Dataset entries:
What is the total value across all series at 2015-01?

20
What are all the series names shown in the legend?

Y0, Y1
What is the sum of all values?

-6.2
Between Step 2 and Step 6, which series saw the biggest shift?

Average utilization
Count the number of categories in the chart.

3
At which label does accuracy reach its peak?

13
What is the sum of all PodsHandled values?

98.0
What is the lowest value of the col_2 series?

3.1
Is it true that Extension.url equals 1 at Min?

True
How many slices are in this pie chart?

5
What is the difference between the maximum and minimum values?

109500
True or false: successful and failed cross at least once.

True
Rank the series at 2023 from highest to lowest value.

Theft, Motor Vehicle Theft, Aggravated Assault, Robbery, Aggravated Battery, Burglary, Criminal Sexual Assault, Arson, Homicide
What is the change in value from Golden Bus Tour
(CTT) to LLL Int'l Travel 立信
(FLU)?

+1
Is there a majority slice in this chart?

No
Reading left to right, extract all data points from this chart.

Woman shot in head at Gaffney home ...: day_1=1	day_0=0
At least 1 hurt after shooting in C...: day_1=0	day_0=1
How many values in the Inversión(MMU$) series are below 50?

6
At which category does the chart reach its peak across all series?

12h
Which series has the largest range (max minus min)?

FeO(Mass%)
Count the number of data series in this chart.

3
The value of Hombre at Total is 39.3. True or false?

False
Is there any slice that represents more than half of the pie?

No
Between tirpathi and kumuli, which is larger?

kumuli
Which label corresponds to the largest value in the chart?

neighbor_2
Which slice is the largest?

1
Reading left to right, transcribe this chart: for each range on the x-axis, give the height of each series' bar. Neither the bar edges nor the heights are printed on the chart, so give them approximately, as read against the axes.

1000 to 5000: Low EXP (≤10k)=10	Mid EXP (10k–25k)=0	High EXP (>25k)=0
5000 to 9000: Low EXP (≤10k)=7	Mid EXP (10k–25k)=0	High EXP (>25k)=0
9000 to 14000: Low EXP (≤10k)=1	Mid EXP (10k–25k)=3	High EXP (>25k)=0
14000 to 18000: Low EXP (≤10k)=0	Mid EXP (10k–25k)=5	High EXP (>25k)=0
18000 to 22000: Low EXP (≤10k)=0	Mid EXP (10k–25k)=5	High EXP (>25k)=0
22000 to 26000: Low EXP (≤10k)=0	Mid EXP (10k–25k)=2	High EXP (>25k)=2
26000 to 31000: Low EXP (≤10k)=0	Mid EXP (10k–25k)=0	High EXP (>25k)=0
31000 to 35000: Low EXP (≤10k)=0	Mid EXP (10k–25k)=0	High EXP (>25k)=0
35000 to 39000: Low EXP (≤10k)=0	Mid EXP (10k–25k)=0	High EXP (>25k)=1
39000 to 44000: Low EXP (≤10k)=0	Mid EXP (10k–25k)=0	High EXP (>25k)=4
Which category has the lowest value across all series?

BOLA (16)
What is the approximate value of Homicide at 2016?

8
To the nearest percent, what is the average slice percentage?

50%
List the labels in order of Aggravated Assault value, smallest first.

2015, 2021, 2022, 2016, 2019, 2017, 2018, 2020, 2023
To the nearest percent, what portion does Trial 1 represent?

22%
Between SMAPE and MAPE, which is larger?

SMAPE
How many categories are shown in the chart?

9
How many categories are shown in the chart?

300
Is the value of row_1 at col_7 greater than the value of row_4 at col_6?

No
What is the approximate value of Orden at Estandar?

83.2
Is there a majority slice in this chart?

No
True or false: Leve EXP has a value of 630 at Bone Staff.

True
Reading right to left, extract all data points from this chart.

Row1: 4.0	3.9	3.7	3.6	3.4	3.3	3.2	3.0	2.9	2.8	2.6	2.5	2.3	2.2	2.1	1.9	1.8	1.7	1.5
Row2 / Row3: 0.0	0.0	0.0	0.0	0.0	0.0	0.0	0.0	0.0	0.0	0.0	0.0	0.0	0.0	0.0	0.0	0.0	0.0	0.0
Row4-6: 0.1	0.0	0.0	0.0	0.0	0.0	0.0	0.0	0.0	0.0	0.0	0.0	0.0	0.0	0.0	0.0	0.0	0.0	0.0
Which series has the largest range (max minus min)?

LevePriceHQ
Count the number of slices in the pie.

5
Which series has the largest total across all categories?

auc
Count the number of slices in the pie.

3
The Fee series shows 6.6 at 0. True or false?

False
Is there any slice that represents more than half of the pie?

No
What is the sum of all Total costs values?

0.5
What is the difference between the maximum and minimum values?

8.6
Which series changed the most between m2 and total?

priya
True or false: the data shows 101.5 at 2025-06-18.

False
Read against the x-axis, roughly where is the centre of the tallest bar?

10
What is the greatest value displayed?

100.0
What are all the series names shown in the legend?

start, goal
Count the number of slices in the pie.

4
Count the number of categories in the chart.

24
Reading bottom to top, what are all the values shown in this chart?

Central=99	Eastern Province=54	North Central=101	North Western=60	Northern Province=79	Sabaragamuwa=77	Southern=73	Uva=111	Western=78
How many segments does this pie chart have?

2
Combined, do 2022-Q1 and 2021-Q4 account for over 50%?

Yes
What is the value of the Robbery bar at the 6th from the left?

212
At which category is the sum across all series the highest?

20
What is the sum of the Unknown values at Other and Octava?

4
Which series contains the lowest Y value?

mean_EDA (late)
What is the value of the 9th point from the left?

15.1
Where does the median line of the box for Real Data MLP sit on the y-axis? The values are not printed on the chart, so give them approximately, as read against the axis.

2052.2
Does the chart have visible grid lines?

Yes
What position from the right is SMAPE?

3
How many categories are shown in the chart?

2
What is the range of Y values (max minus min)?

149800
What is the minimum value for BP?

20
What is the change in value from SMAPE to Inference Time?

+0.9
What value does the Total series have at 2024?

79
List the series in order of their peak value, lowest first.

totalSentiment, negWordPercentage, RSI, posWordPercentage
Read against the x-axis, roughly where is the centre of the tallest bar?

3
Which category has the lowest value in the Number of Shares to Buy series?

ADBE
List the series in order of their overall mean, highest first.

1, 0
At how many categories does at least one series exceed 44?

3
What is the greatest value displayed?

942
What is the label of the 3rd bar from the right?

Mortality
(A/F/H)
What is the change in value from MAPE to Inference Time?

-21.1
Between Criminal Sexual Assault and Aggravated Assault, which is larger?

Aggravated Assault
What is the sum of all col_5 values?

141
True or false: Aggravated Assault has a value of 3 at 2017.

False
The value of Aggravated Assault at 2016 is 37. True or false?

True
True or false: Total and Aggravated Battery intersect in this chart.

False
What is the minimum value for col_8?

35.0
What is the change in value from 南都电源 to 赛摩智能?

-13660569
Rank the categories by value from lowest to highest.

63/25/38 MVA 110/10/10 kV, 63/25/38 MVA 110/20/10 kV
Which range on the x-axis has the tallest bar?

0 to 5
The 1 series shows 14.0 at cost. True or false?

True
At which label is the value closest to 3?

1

Work instruction:
How many lines in the listing above contain the word "them"? Reply with the number alone.

Worked solution:
2